Cheap travel is time expensive; you gotta shop before you fly:
Tuesday tip: All prices on airlines change on Tuesday and many specials are posted then, to be gone by Wednesday. Use online services (Travelocity, Expedia, Orbitz, etc.) to alert you to fare changes and specials to locations in which you’re interested.
Travel on a dime: The ability to take off on a whim often allows for greater savings. Empty seats and rooms are discounted at the last minute.
Time your trip: Always fly midweek.

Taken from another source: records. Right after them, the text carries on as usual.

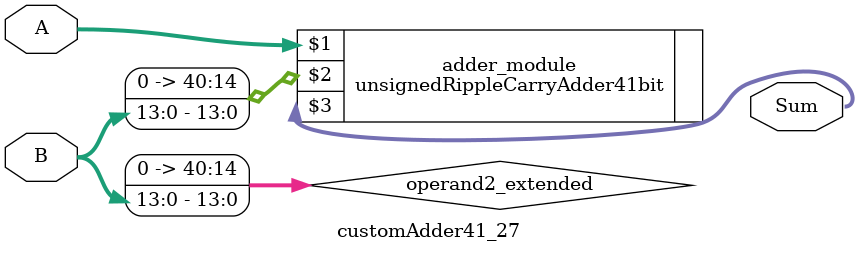
<source format=v>
module customAdder41_27(
                        input [40 : 0] A,
                        input [13 : 0] B,
                        
                        output [41 : 0] Sum
                );

        wire [40 : 0] operand2_extended;
        
        assign operand2_extended =  {27'b0, B};
        
        unsignedRippleCarryAdder41bit adder_module(
            A,
            operand2_extended,
            Sum
        );
        
        endmodule
        
</source>
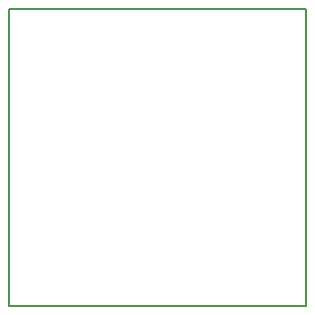
<source format=gm1>
G04 MADE WITH FRITZING*
G04 WWW.FRITZING.ORG*
G04 DOUBLE SIDED*
G04 HOLES PLATED*
G04 CONTOUR ON CENTER OF CONTOUR VECTOR*
%ASAXBY*%
%FSLAX23Y23*%
%MOIN*%
%OFA0B0*%
%SFA1.0B1.0*%
%ADD10R,1.000000X1.000000*%
%ADD11C,0.008000*%
%ADD10C,0.008*%
%LNCONTOUR*%
G90*
G70*
G54D10*
G54D11*
X4Y996D02*
X996Y996D01*
X996Y4D01*
X4Y4D01*
X4Y996D01*
D02*
G04 End of contour*
M02*
</source>
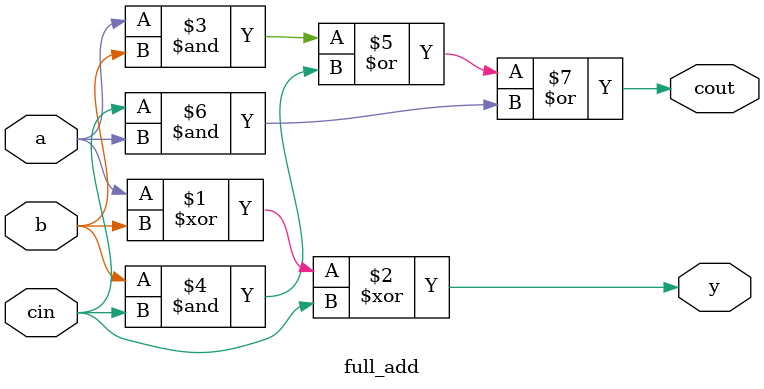
<source format=v>

module ripple_carry_adder(

output [3:0]y,
output cout,

input wire [3:0]a,b,
input wire cin
);

wire c1,c2,c3;

full_add one(y[0],c1,a[0],b[0],cin);
full_add two(y[1],c2,a[1],b[1],c1);
full_add three(y[2],c3,a[2],b[2],c2);
full_add four (y[3],cout,a[3],b[3],c3);

endmodule



module full_add(y,cout,a,b,cin);
input wire a,b,cin;
output y,cout;
 assign y = a ^ b ^ cin;
 assign cout = a&b | b&cin | cin&a;

 
endmodule

</source>
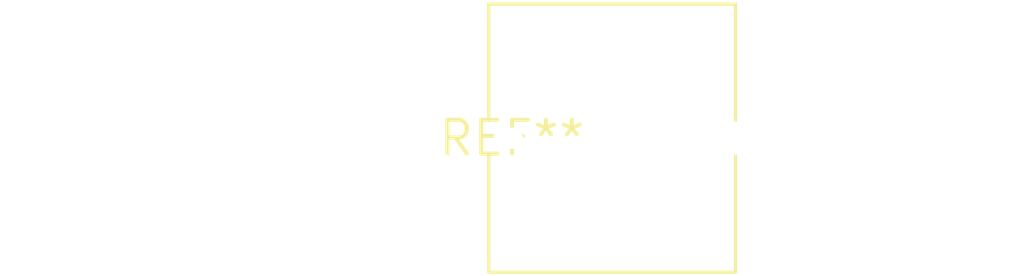
<source format=kicad_pcb>
(kicad_pcb (version 20240108) (generator pcbnew)

  (general
    (thickness 1.6)
  )

  (paper "A4")
  (layers
    (0 "F.Cu" signal)
    (31 "B.Cu" signal)
    (32 "B.Adhes" user "B.Adhesive")
    (33 "F.Adhes" user "F.Adhesive")
    (34 "B.Paste" user)
    (35 "F.Paste" user)
    (36 "B.SilkS" user "B.Silkscreen")
    (37 "F.SilkS" user "F.Silkscreen")
    (38 "B.Mask" user)
    (39 "F.Mask" user)
    (40 "Dwgs.User" user "User.Drawings")
    (41 "Cmts.User" user "User.Comments")
    (42 "Eco1.User" user "User.Eco1")
    (43 "Eco2.User" user "User.Eco2")
    (44 "Edge.Cuts" user)
    (45 "Margin" user)
    (46 "B.CrtYd" user "B.Courtyard")
    (47 "F.CrtYd" user "F.Courtyard")
    (48 "B.Fab" user)
    (49 "F.Fab" user)
    (50 "User.1" user)
    (51 "User.2" user)
    (52 "User.3" user)
    (53 "User.4" user)
    (54 "User.5" user)
    (55 "User.6" user)
    (56 "User.7" user)
    (57 "User.8" user)
    (58 "User.9" user)
  )

  (setup
    (pad_to_mask_clearance 0)
    (pcbplotparams
      (layerselection 0x00010fc_ffffffff)
      (plot_on_all_layers_selection 0x0000000_00000000)
      (disableapertmacros false)
      (usegerberextensions false)
      (usegerberattributes false)
      (usegerberadvancedattributes false)
      (creategerberjobfile false)
      (dashed_line_dash_ratio 12.000000)
      (dashed_line_gap_ratio 3.000000)
      (svgprecision 4)
      (plotframeref false)
      (viasonmask false)
      (mode 1)
      (useauxorigin false)
      (hpglpennumber 1)
      (hpglpenspeed 20)
      (hpglpendiameter 15.000000)
      (dxfpolygonmode false)
      (dxfimperialunits false)
      (dxfusepcbnewfont false)
      (psnegative false)
      (psa4output false)
      (plotreference false)
      (plotvalue false)
      (plotinvisibletext false)
      (sketchpadsonfab false)
      (subtractmaskfromsilk false)
      (outputformat 1)
      (mirror false)
      (drillshape 1)
      (scaleselection 1)
      (outputdirectory "")
    )
  )

  (net 0 "")

  (footprint "C_Rect_L9.0mm_W9.8mm_P7.50mm_MKT" (layer "F.Cu") (at 0 0))

)

</source>
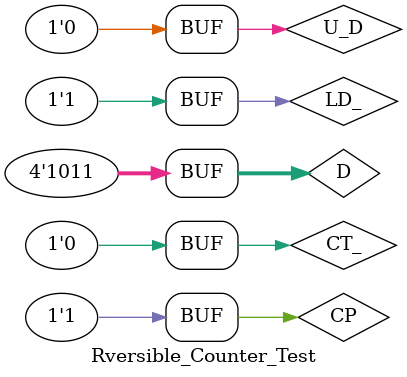
<source format=v>
`timescale 1ns / 1ps


module Rversible_Counter_Test;
    reg LD_,CT_,U_D,CP;
    reg [3:0] D;
    wire [3:0] Q;
    wire MaxMin,RCO_;

    Reversible_Counter RC(LD_,CT_,U_D,CP,D,Q,MaxMin,RCO_);
    initial
    begin
        {LD_,CT_,U_D,CP,D}=8'b00001011;
        #50;
        {LD_,CT_,U_D,CP,D}=8'b10001011;
        #50;
        {LD_,CT_,U_D,CP,D}=8'b10011011;
        #50;
        {LD_,CT_,U_D,CP,D}=8'b10101011;
        #50;
        {LD_,CT_,U_D,CP,D}=8'b10011011;
        #50;
        {LD_,CT_,U_D,CP,D}=8'b11001011;
        #50;
        {LD_,CT_,U_D,CP,D}=8'b10011011;
        #50;
        {LD_,CT_,U_D,CP,D}=8'b10011011;
        #50;
        {LD_,CT_,U_D,CP,D}=8'b10101011;
        #50;
        {LD_,CT_,U_D,CP,D}=8'b10011011;
        #50;
        {LD_,CT_,U_D,CP,D}=8'b10001011;
        #50;
        {LD_,CT_,U_D,CP,D}=8'b10011011;
        #50;
        {LD_,CT_,U_D,CP,D}=8'b10001011;
        #50;
        {LD_,CT_,U_D,CP,D}=8'b10011011;
        #50;
        {LD_,CT_,U_D,CP,D}=8'b10001011;
        #50;
        {LD_,CT_,U_D,CP,D}=8'b10011011;
        #50;
        {LD_,CT_,U_D,CP,D}=8'b10001011;
        #50;
        {LD_,CT_,U_D,CP,D}=8'b10011011;
        #50;
        {LD_,CT_,U_D,CP,D}=8'b10001011;
        #50;
        {LD_,CT_,U_D,CP,D}=8'b10011011;
        #50;
    end
endmodule

</source>
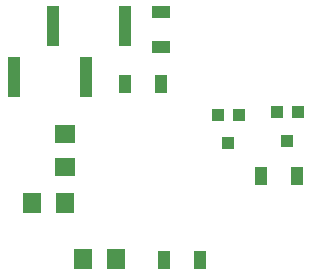
<source format=gtp>
G04 Layer_Color=8421504*
%FSLAX25Y25*%
%MOIN*%
G70*
G01*
G75*
%ADD10R,0.03937X0.03937*%
%ADD11R,0.03937X0.06299*%
%ADD12R,0.04213X0.13268*%
%ADD13R,0.06299X0.03937*%
%ADD14R,0.07087X0.06299*%
%ADD15R,0.06299X0.07087*%
D10*
X96457Y49213D02*
D03*
X100000Y58661D02*
D03*
X92913D02*
D03*
X76772Y48425D02*
D03*
X80315Y57874D02*
D03*
X73228D02*
D03*
D11*
X87795Y37402D02*
D03*
X99606D02*
D03*
X55512Y9449D02*
D03*
X67323D02*
D03*
X54331Y68110D02*
D03*
X42520D02*
D03*
D12*
X42342Y87402D02*
D03*
X18287D02*
D03*
X29350Y70472D02*
D03*
X5295D02*
D03*
D13*
X54331Y92126D02*
D03*
Y80315D02*
D03*
D14*
X22441Y51575D02*
D03*
Y40551D02*
D03*
D15*
X39370Y9843D02*
D03*
X28346D02*
D03*
X22441Y28346D02*
D03*
X11417D02*
D03*
M02*

</source>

Avoid holidays and peak travel times (if you’re traveling overseas, be sure to check popular travel times there, not just here).
Discount route: Many Islanders have found that, due to the popularity of Las Vegas as a vacation destination for people here, you can often do better by routing yourself on a package deal through Sin City, especially if your destination is a less-visited mainland spot (for example, bracketing a trip to Kansas City between one night each in Las Vegas).
Make a trade: If you’ve got your own place, be it a tiny Makiki apartment or a sprawling Hawai’i Kai house, find someone with whom to house trade (and take care of your plants and animals) by listing yourself on home exchange sites online. Access to pantry and car may be included. Appoint someone responsible to “check in” visitors and handle emergencies, and make a Plan B in case of missed flights or other problems. Second-generation home exchanger Nicole I. Frank offers practical advice: http://[homeexchanger.blogspot.com]
Kamaaina pricing: While hotels, car rentals, airlines and attractions offer discounts for those with local ID, the percentages are often slim and may be unavailable for all classes of service. The best savings are with packages that include air, hotel, car, many available only through consolidators (package deal travel agencies).
Feel the beat: [BeatofHawaii.com] offers deals to and from Hawaii — airline, hotel, cars, and restaurants.
Go Hawaiian (like you have a choice): A Hawaiian Miles account is a must if you hop interisland with any frequency; a Hawaiian Miles VISA card earns additional miles, as does a Foodland Maikai card. Miles members hear of unadvertised fares.